(RECORDS FOR THE TASK Opens)

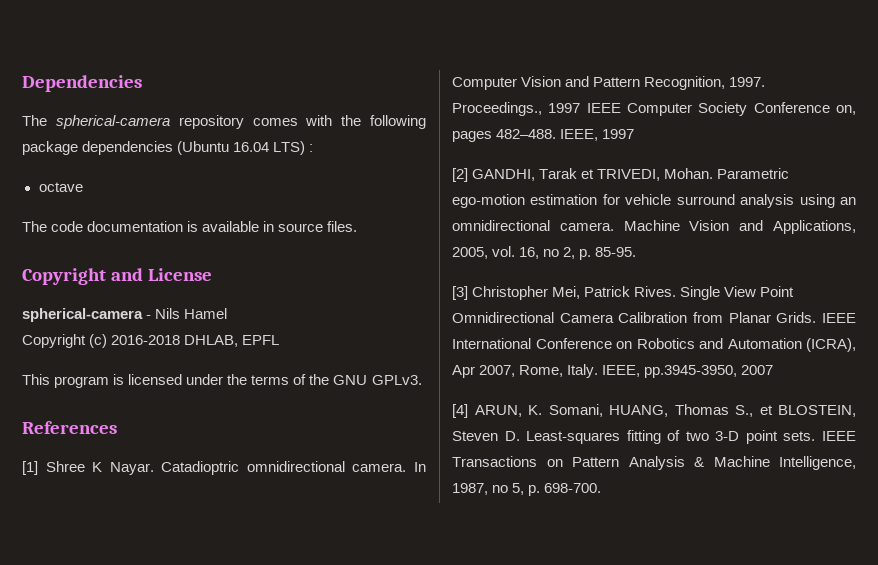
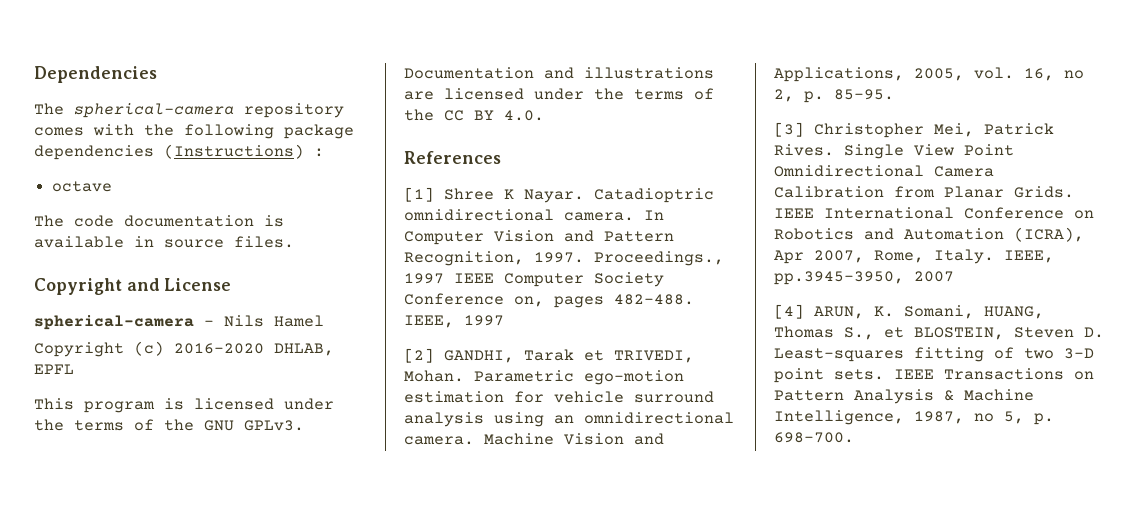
[177,141,306,155] (Ubuntu 16.04 LTS) -> [164,144,304,159] (Instructions)
[111,335,181,345] 2016-2018 -> [174,343,264,354] 2016-2020
(422, 380) none -> [404,67,714,79] [404,88,714,100] [404,109,544,121] Documentation and illustrations are licensed under the terms of the CC BY 4.0.

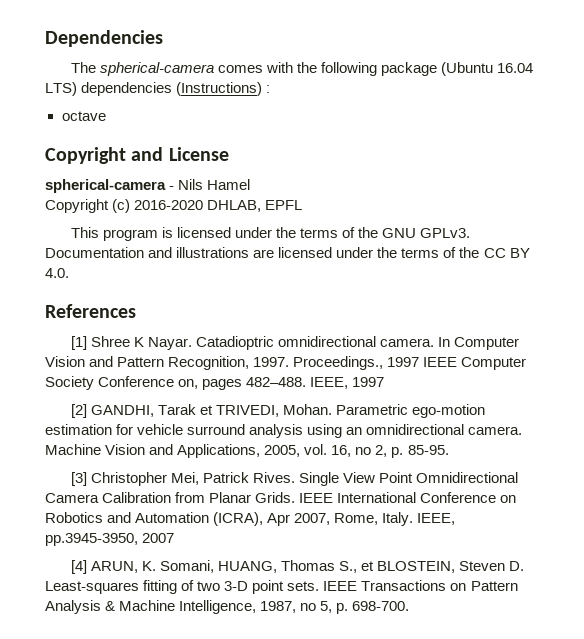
[244,103,344,118] repository -> (214, 69) none
(354, 131) none -> [441,62,534,76] [45,82,77,96] (Ubuntu 16.04 LTS)
[34,215,284,227] [34,236,294,248] // The code documentation is available in source files. -> (106, 116) none

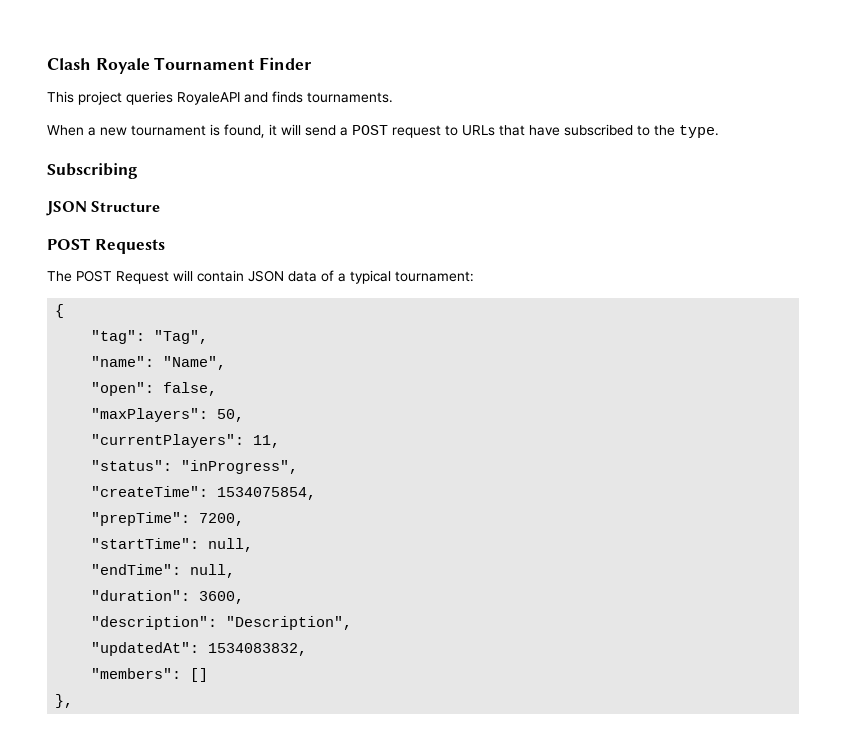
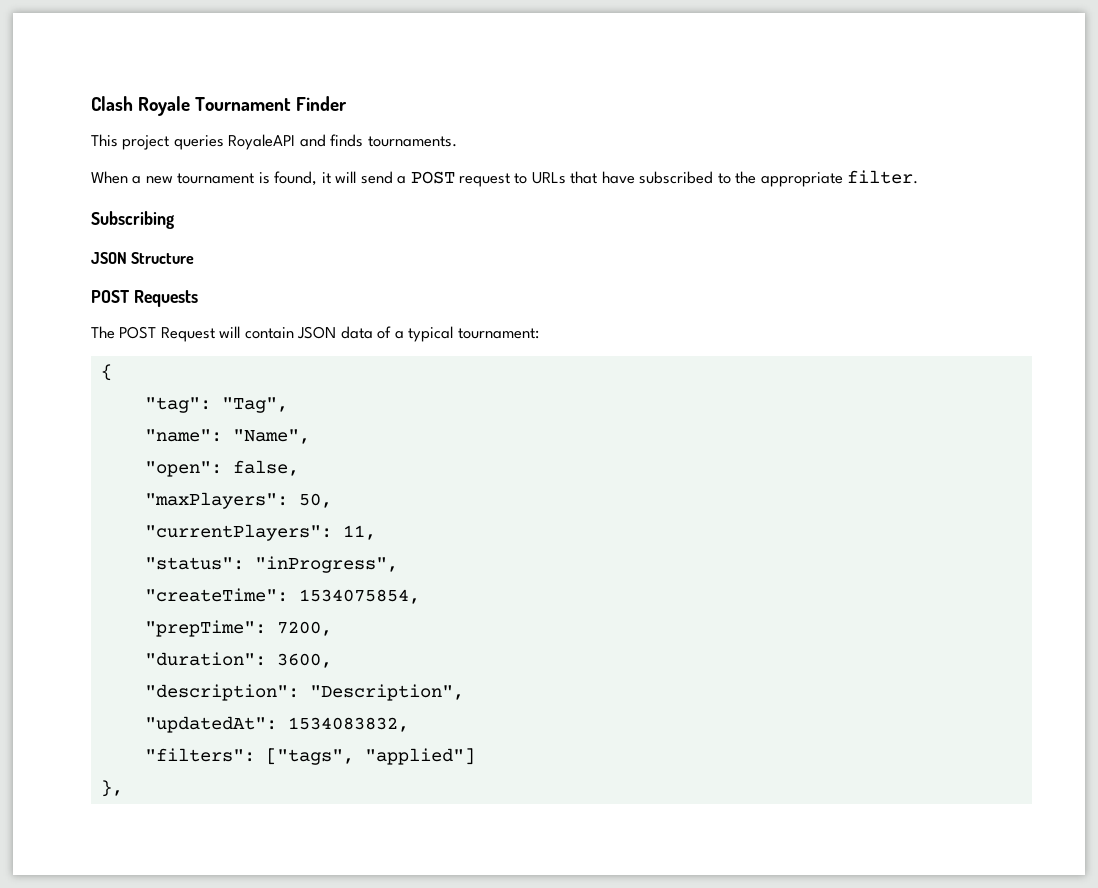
[679,125,719,138] type. -> [760,170,919,187] appropriate filter.
[91,538,254,552] [91,564,236,578] // "startTime": null, // "endTime": null, -> (332, 628) none
[91,668,209,682] "members": [] -> [144,748,475,765] "filters": ["tags", "applied"]

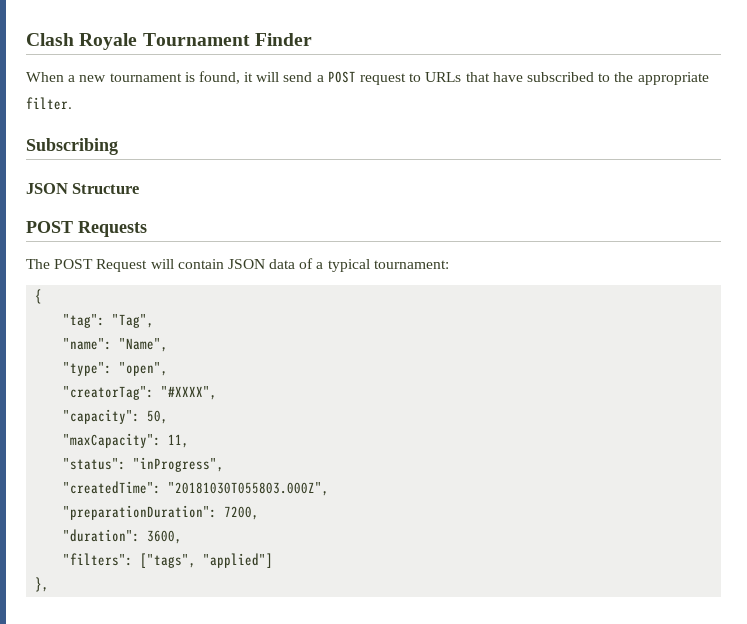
[91,134,457,150] // This project queries RoyaleAPI and finds tournaments. -> (312, 39) none
[144,460,299,477] [144,492,288,509] "open": false, // "maxPlayers": -> [63,362,169,376] [63,386,218,400] [63,409,141,424] "type": "open", // "creatorTag": "#XXXX", // "capacity":
[144,524,332,541] "currentPlayers": -> [63,433,162,448] "maxCapacity":
[144,588,420,604] [144,620,266,637] "createTime": 1534075854, // "prepTime": -> [63,481,330,496] [63,505,218,520] "createdTime": "20181030T055803.000Z", // "preparationDuration":
[144,684,464,701] [144,716,409,733] // "description": "Description", // "updatedAt": 1534083832, -> (183, 537) none

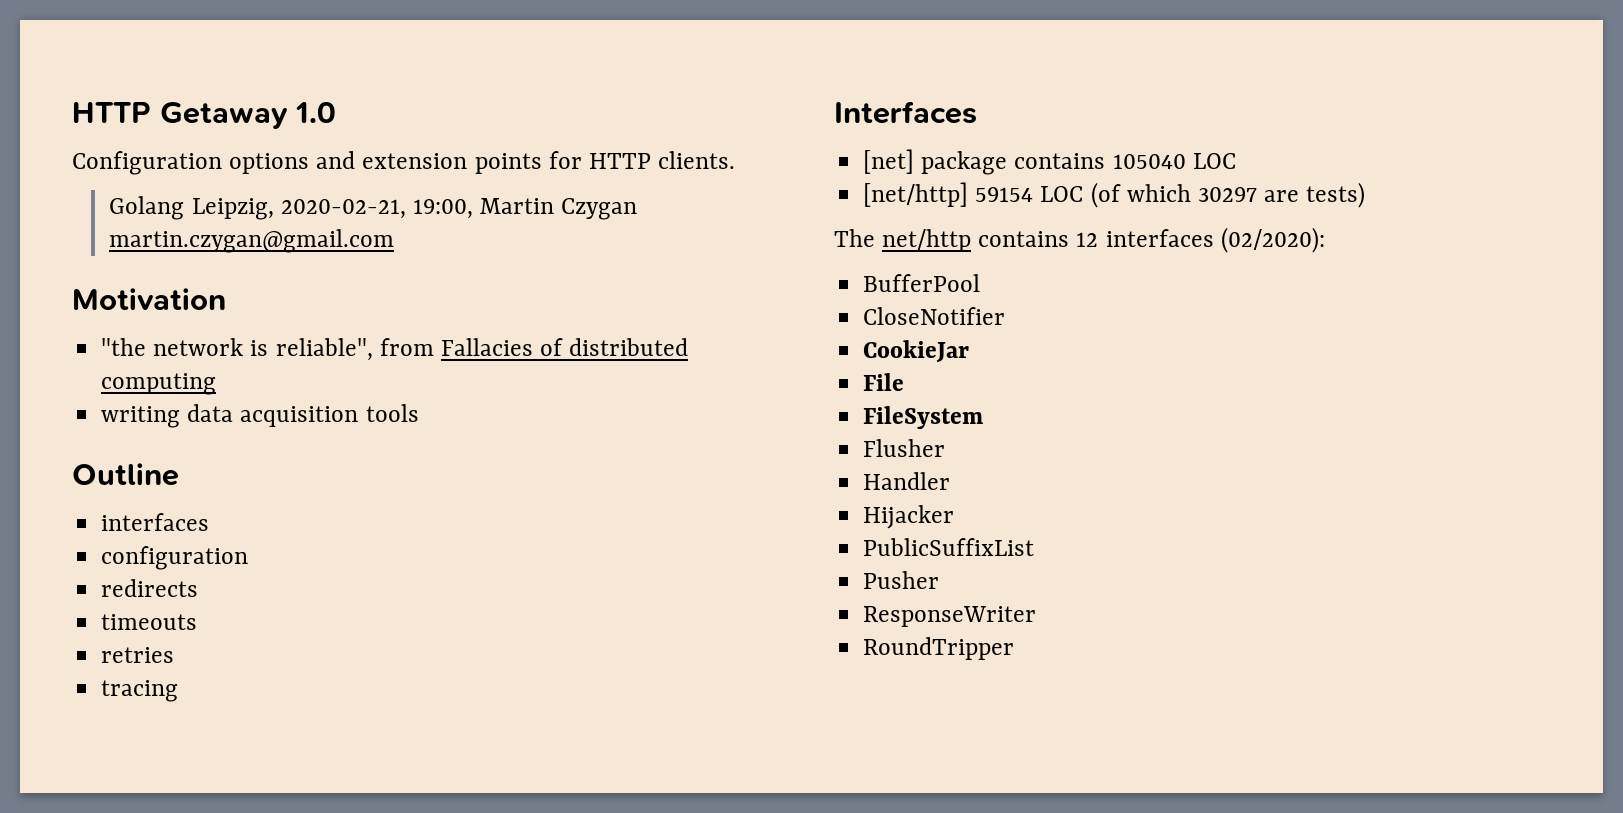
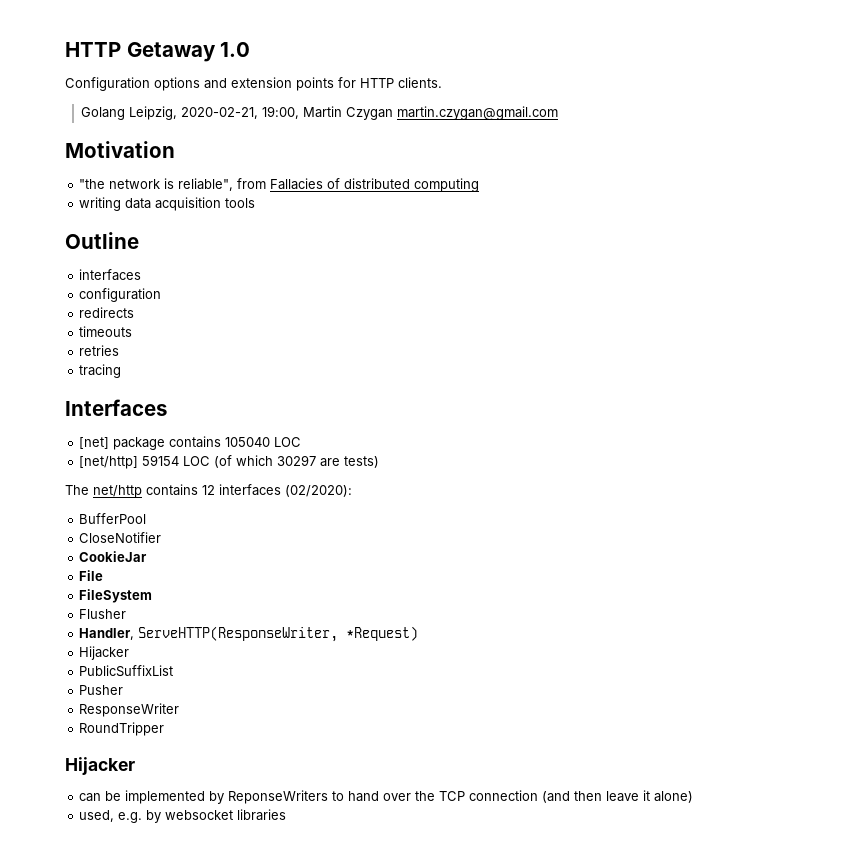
[863,472,951,490] Handler -> [79,626,419,642] Handler, ServeHTTP(ResponseWriter, *Request)
(1015, 648) none -> [65,757,135,775] [79,790,694,804] [79,809,287,823] // Hijacker // can be implemented by ReponseWriters to hand over the TCP connection (and then leave it alone) // used, e.g. by websocket libraries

(RECORDS FOR THE TASK Closes)

__DIRECTIONS__. Transcribe exactly the lines that run from the first line of the records above through the line with "(354, 131) none", and include both of those lines; pictures stay out.

__TASK RESPONSE__.
[177,141,306,155] (Ubuntu 16.04 LTS) -> [164,144,304,159] (Instructions)
[111,335,181,345] 2016-2018 -> [174,343,264,354] 2016-2020
(422, 380) none -> [404,67,714,79] [404,88,714,100] [404,109,544,121] Documentation and illustrations are licensed under the terms of the CC BY 4.0.

[244,103,344,118] repository -> (214, 69) none
(354, 131) none -> [441,62,534,76] [45,82,77,96] (Ubuntu 16.04 LTS)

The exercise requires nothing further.